Context: Schizophrenia has a heritability of about 80%, but the detailed molecular genetic basis of the disorder has remained elusive. Relative hyperfunction of the subcortical dopamine system has been previously suggested to be one of the key pathophysiologic mechanisms in schizophrenic psychosis.
Objective: To examine the contributions of genetic vulnerability for schizophrenia to the dopamine system in the human brain.

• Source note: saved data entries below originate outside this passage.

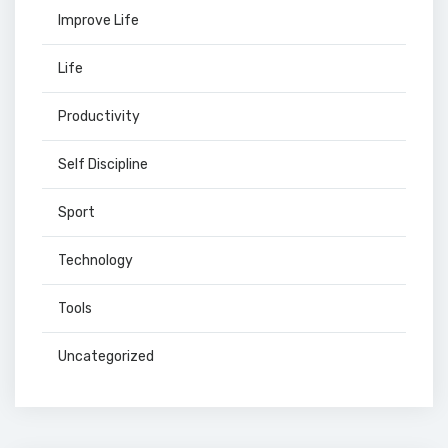
Improve Life
Life
Productivity
Self Discipline
Sport
Technology
Tools
Uncategorized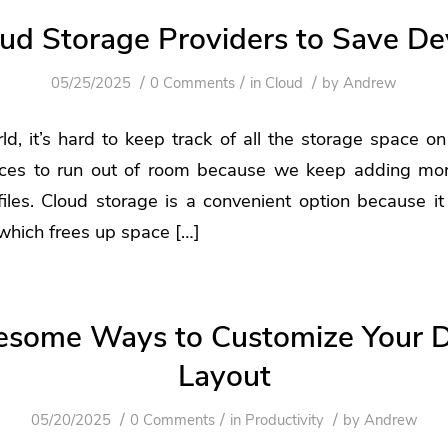
oud Storage Providers to Save De
/
/
/
05/25/2025
0 Comments
in
Cloud
by
Andrew
rld, it’s hard to keep track of all the storage space on
ices to run out of room because we keep adding mor
les. Cloud storage is a convenient option because it
 which frees up space […]
some Ways to Customize Your 
Layout
/
/
/
05/20/2025
0 Comments
in
Productivity
by
Andrew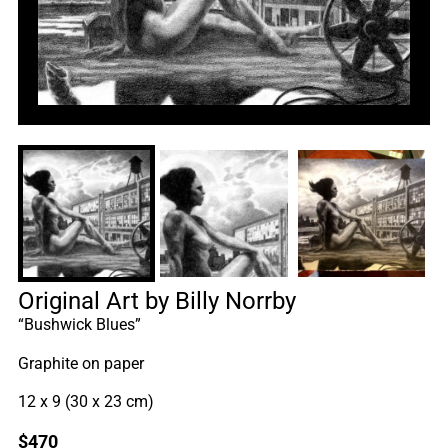
Original Art by Billy Norrby
“Bushwick Blues”
Graphite on paper
12 x 9 (30 x 23 cm)
$
470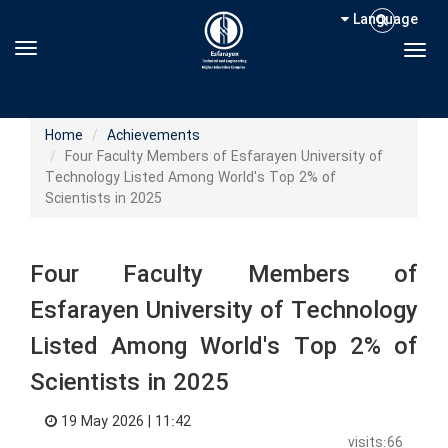
Language
Toggle navigation
Togg
Home
Achievements
Four Faculty Members of Esfarayen University of
Technology Listed Among World's Top 2% of
Scientists in 2025
Four Faculty Members of
Esfarayen University of Technology
Listed Among World's Top 2% of
Scientists in 2025
19 May 2026 | 11:42
visits:66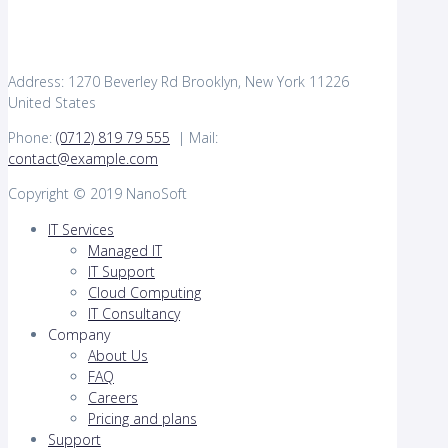
Address: 1270 Beverley Rd Brooklyn, New York 11226
United States
Phone:
(0712) 819 79 555
| Mail:
contact@example.com
Copyright © 2019 NanoSoft
IT Services
Managed IT
IT Support
Cloud Computing
IT Consultancy
Company
About Us
FAQ
Careers
Pricing and plans
Support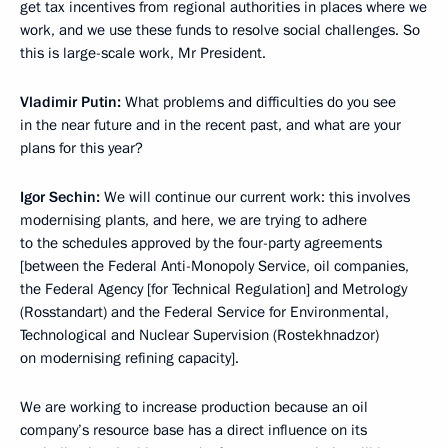
get tax incentives from regional authorities in places where we
work, and we use these funds to resolve social challenges. So
this is large-scale work, Mr President.
Vladimir Putin:
What problems and difficulties do you see
in the near future and in the recent past, and what are your
plans for this year?
Igor Sechin:
We will continue our current work: this involves
modernising plants, and here, we are trying to adhere
to the schedules approved by the four-party agreements
[between the Federal Anti-Monopoly Service, oil companies,
the Federal Agency [for Technical Regulation] and Metrology
(Rosstandart) and the Federal Service for Environmental,
Technological and Nuclear Supervision (Rostekhnadzor)
on modernising refining capacity].
We are working to increase production because an oil
company’s resource base has a direct influence on its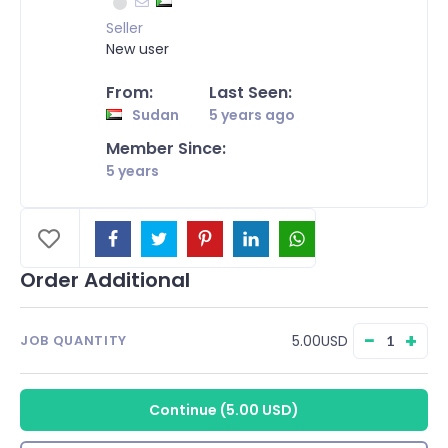
Seller
New user
From:
Last Seen:
Sudan
5 years ago
Member Since:
5 years
Order Additional
−
+
5.00USD
JOB QUANTITY
Continue
(
5.00 USD
)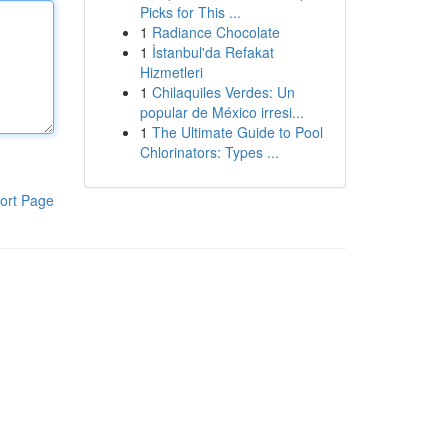
Picks for This ...
1
Radiance Chocolate
1
İstanbul'da Refakat
Hizmetleri
1
Chilaquiles Verdes: Un
popular de México irresi...
1
The Ultimate Guide to Pool
Chlorinators: Types ...
ort Page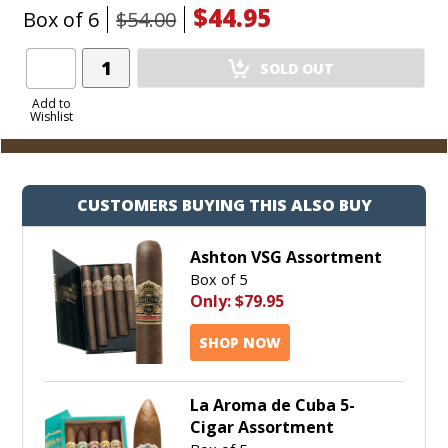
$44.95
Box of 6
$54.00
Add
SOLD OUT
Product
to
Add to
Wishlist
Cart
CUSTOMERS BUYING THIS ALSO BUY
Ashton VSG Assortment
Box of 5
Only:
$79.95
SHOP NOW
La Aroma de Cuba 5-
Cigar Assortment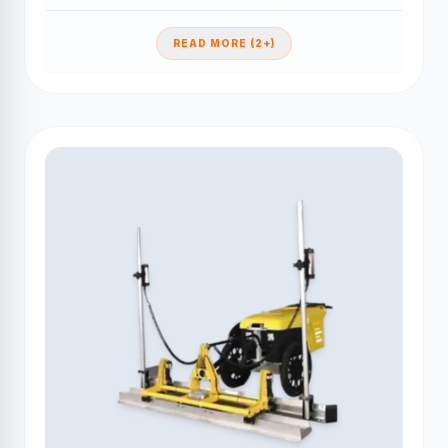
READ MORE (2+)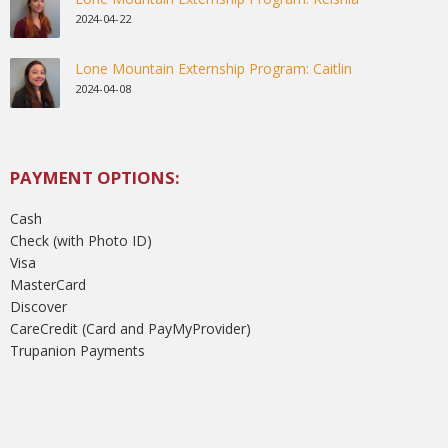
2024-04-22
Lone Mountain Externship Program: Caitlin
2024-04-08
PAYMENT OPTIONS:
Cash
Check (with Photo ID)
Visa
MasterCard
Discover
CareCredit (Card and PayMyProvider)
Trupanion Payments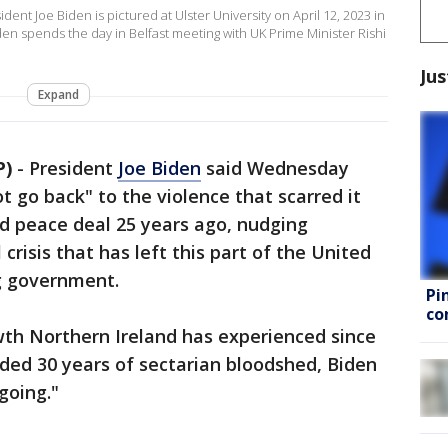
nt Joe Biden is pictured at Ulster University on April 12, 2023 in
den spends the day in Belfast meeting with UK Prime Minister Rishi
Jus
Expand
P)
-
President
Joe Biden
said Wednesday
t go back" to the violence that scarred it
ed peace deal 25 years ago, nudging
l crisis that has left this part of the United
g government.
Pi
co
th Northern Ireland has experienced since
ed 30 years of sectarian bloodshed, Biden
 going."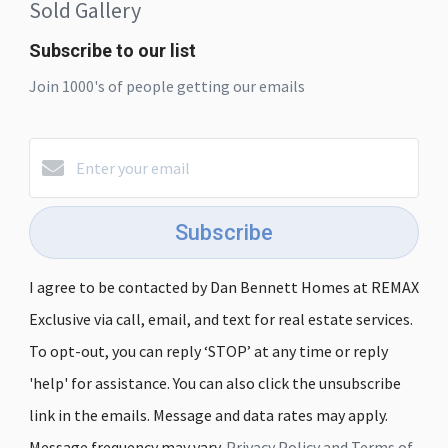
Sold Gallery
Subscribe to our list
Join 1000's of people getting our emails
Subscribe
I agree to be contacted by Dan Bennett Homes at REMAX
Exclusive via call, email, and text for real estate services.
To opt-out, you can reply ‘STOP’ at any time or reply
'help' for assistance. You can also click the unsubscribe
link in the emails. Message and data rates may apply.
Message frequency may vary.
Privacy Policy and Terms of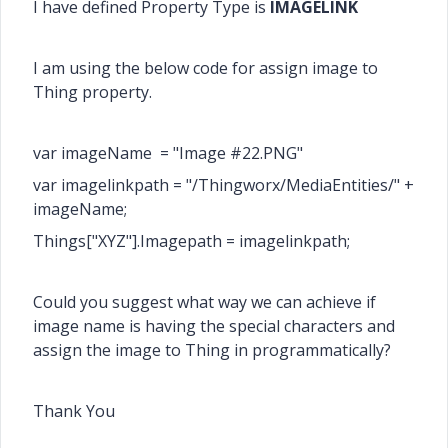
I have defined Property Type is
IMAGELINK
I am using the below code for assign image to
Thing property.
var
imageName = "Image #22.PNG"
var imagelinkpath = "/Thingworx/MediaEntities/" +
imageName
;
Things["XYZ"].Imagepath = imagelinkpath;
Could you suggest what way we can achieve if
image name is having the special characters and
assign the image to Thing in programmatically?
Thank You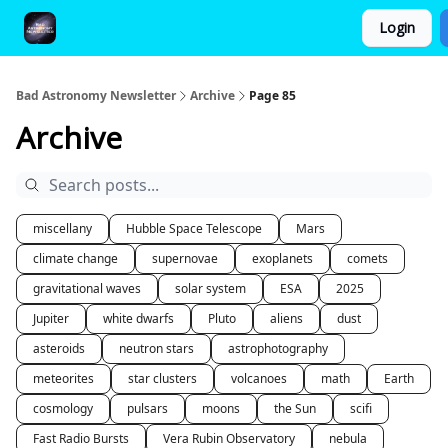
Login
FAQ and Premium Subscription Fulfillment Policy
Bad Astronomy Newsletter
Archive
Page 85
Archive
miscellany
Hubble Space Telescope
Mars
climate change
supernovae
exoplanets
comets
gravitational waves
solar system
ESA
2025
Jupiter
white dwarfs
Pluto
aliens
dust
asteroids
neutron stars
astrophotography
meteorites
star clusters
volcanoes
math
Earth
cosmology
pulsars
moons
the Sun
scifi
Fast Radio Bursts
Vera Rubin Observatory
nebula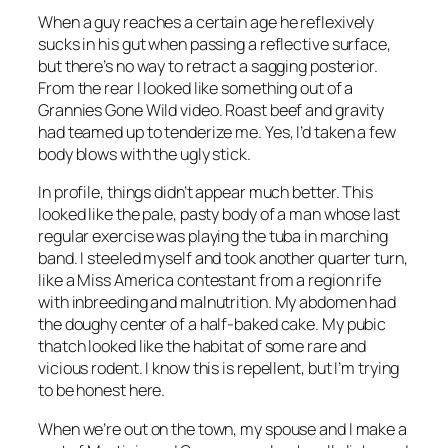
When a guy reaches a certain age he reflexively
sucks in his gut when passing a reflective surface,
but there’s no way to retract a sagging posterior.
From the rear I looked like something out of a
Grannies Gone Wild video. Roast beef and gravity
had teamed up to tenderize me. Yes, I’d taken a few
body blows with the ugly stick.
In profile, things didn’t appear much better. This
looked like the pale, pasty body of a man whose last
regular exercise was playing the tuba in marching
band. I steeled myself and took another quarter turn,
like a Miss America contestant from a region rife
with inbreeding and malnutrition. My abdomen had
the doughy center of a half-baked cake. My pubic
thatch looked like the habitat of some rare and
vicious rodent. I know this is repellent, but I’m trying
to be honest here.
When we’re out on the town, my spouse and I make a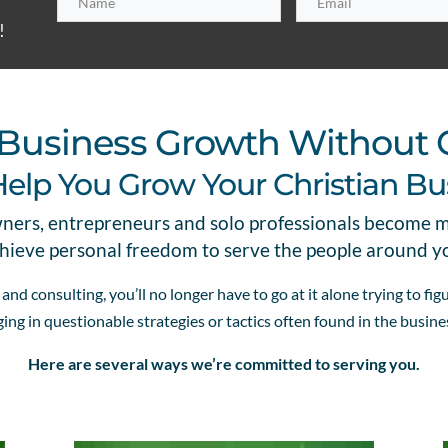
!
or Business Growth Without
Help You Grow Your Christian Bu
wners, entrepreneurs and solo professionals become 
hieve personal freedom to serve the people around y
nd consulting, you’ll no longer have to go at it alone trying to fi
ing in questionable strategies or tactics often found in the busin
Here are several ways we’re committed to serving you.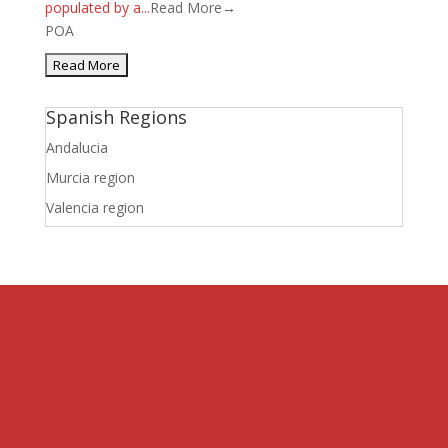
populated by a...
Read More→
POA
Spanish Regions
Andalucia
Murcia region
Valencia region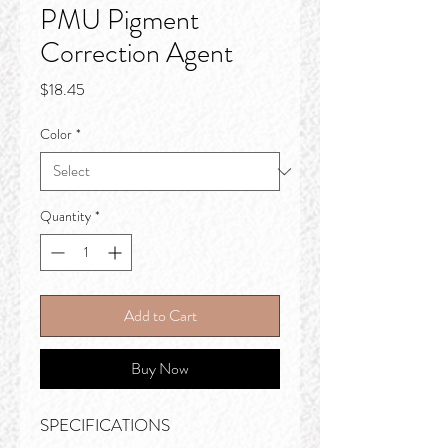
PMU Pigment
Correction Agent
Price
$18.45
Color
*
Quantity
*
Add to Cart
Buy Now
SPECIFICATIONS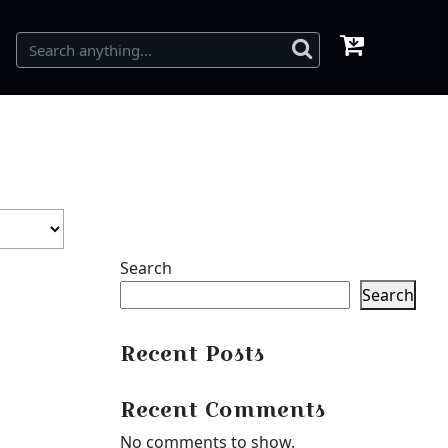
Search
Search
Recent Posts
Recent Comments
No comments to show.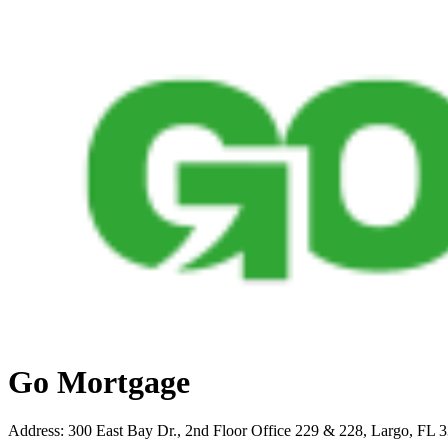
Go Mortgage
Address
:
300 East Bay Dr., 2nd Floor Office 229 & 228, Largo, FL 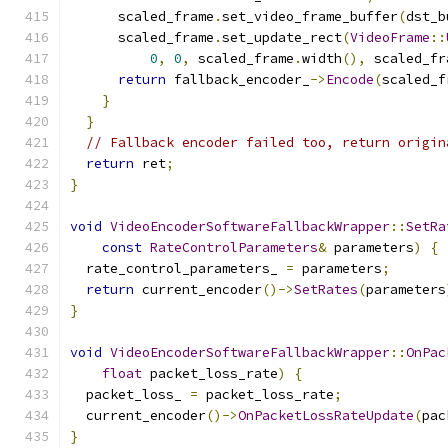
      scaled_frame
.
set_video_frame_buffer
(
dst_b
      scaled_frame
.
set_update_rect
(
VideoFrame
::
0
,
0
,
 scaled_frame
.
width
(),
 scaled_fr
return
 fallback_encoder_
->
Encode
(
scaled_f
}
}
// Fallback encoder failed too, return origin
return
 ret
;
}
void
VideoEncoderSoftwareFallbackWrapper
::
SetRa
const
RateControlParameters
&
 parameters
)
{
  rate_control_parameters_ 
=
 parameters
;
return
 current_encoder
()->
SetRates
(
parameters
}
void
VideoEncoderSoftwareFallbackWrapper
::
OnPac
float
 packet_loss_rate
)
{
  packet_loss_ 
=
 packet_loss_rate
;
  current_encoder
()->
OnPacketLossRateUpdate
(
pac
}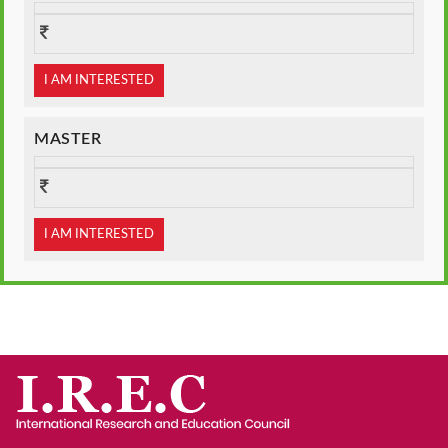
I AM INTERESTED
MASTER
I AM INTERESTED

Design: Population-based twin cohort study.
Setting: Finland.
Participants: Six monozygotic and 5 dizygotic unaffected co-twins of patients with schizophrenia were ascertained, along with 4 monozygotic and 3 dizygotic healthy control twins with no family history of psychotic disorders.
Main outcome measures: Striatal dopamine D(2) receptor availability estimated with positron emission tomographic imaging and carbon 11 ((11)C)-labeled raclopride, and performance on neuropsychological tests sensitive to frontal lobe functioning and to schizophrenia vulnerability.
Results: Unaffected monozygotic co-twins had increased caudate D(2) density compared with unaffected dizygotic co-twins and healthy control twins. Higher D(2) receptor binding in caudate was associated with a poor performance on cognitive tasks related to schizophrenia vulnerability in the whole sample.
Conclusions: The caudate dopamine D(2) receptor up-regulation is related to genetic risk for schizophrenia. Higher dopamine D(2) receptor density in caudate is also associated with poorer performance on cognitive tasks involving corticostriatal pathways. This finding suggests that caudate dopamine dysregulation is also a trait phenomenon related to psychosis vulnerability. This pattern of results provides a theoretical rationale for early pharmacologic intervention approaches using dopamine D(2) receptor blocking drugs.